BJP looking to wipe off stigma of 'Black December' Wednesday, December 28 2005 14:04 Hrs (IST) - World Time -
Mumbai:
Will the Bharatiya Janata Party (BJP), stung by a series of sting operations, be able to wipe off the stigma of a 'Black December' for the saffron parivar during the National Convention of the party, which began here today (Dec 28,2005).
This has become a major question as the party unveils its plans for the future at its silver jubilee celebrations beginning today, a day after party organising secretary Sanjay
Joshi resigned in the wake of what has come to be known as the CD scandal.
Joshi, who as Organizing Secretary was deputed by the Rashtriya Swayamsevak Sangh (RSS) to BJP resigned after an audio cassette and later a VCD reportedly showing him apparently in a compromising position with a woman threatened to generate a fresh controversy.
The BJP, however, has officially been maintaining that Joshi, to whom L K Advani had submitted his resignation as the party chief in the middle of the year after the Jinnah
controversy, has been a victim of disinformation and has stepped down for the time being till the inquiry is over and he is exonerated.
The saffron party, which came into being in this metropolis 25 years ago with Atal Bihari Vajpayee as its Chief, has always projected itself as a 'party with an difference,' a claim which helped it to cobble an anti-Congress alliance to form a coalition at the Center in
1998. Its first go at the power at the Centre in 1996 lasted for only 13 days.

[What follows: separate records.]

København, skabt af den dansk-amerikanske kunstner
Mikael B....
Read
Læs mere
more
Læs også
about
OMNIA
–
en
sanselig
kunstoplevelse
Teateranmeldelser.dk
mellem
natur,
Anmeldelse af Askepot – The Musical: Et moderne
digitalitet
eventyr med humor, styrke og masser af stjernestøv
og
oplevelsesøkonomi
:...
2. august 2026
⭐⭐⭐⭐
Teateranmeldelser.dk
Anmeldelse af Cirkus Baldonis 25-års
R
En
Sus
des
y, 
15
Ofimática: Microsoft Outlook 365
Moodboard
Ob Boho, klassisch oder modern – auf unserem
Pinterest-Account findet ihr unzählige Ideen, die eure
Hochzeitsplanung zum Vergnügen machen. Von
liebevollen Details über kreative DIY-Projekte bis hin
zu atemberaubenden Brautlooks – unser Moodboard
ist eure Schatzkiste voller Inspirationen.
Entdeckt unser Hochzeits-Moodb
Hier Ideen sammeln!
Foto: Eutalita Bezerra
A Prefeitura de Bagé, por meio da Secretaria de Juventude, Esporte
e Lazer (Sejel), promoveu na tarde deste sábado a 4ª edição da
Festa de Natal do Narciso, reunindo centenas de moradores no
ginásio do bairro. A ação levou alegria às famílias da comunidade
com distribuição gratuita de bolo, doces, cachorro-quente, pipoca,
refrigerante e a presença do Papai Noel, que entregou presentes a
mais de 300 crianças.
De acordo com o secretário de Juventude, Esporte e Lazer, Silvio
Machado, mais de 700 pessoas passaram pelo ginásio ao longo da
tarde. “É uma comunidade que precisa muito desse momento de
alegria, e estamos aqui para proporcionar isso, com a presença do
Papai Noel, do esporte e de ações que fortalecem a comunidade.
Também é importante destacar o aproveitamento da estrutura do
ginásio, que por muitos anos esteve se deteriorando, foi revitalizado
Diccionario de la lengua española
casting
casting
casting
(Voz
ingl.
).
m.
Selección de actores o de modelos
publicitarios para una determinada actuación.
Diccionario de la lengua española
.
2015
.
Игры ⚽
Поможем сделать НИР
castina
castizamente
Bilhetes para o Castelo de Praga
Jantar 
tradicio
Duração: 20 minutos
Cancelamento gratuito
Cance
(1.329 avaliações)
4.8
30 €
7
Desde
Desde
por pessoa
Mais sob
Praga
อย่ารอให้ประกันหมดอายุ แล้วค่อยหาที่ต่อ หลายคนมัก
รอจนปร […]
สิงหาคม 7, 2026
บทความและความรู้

Joshi's resignation has come at the worst possible time for the BJP which has been smarting under the expulsion of six of its MPs from Parliament in the wake of the 'cash for query'scam exposed in a sting operation earlier this month.
BJP received another shock with another sting operation on the MPLAD scheme project allocation.
Advani, in his presidential address, asserted "We have to reverse the distressing descent of some members into the disreputable and corrupt Congress culture. Admittedly their
numbers are miniscule. But unless we resolve to stop this tendency altogether we will lost our proud claim to being a party with a difference."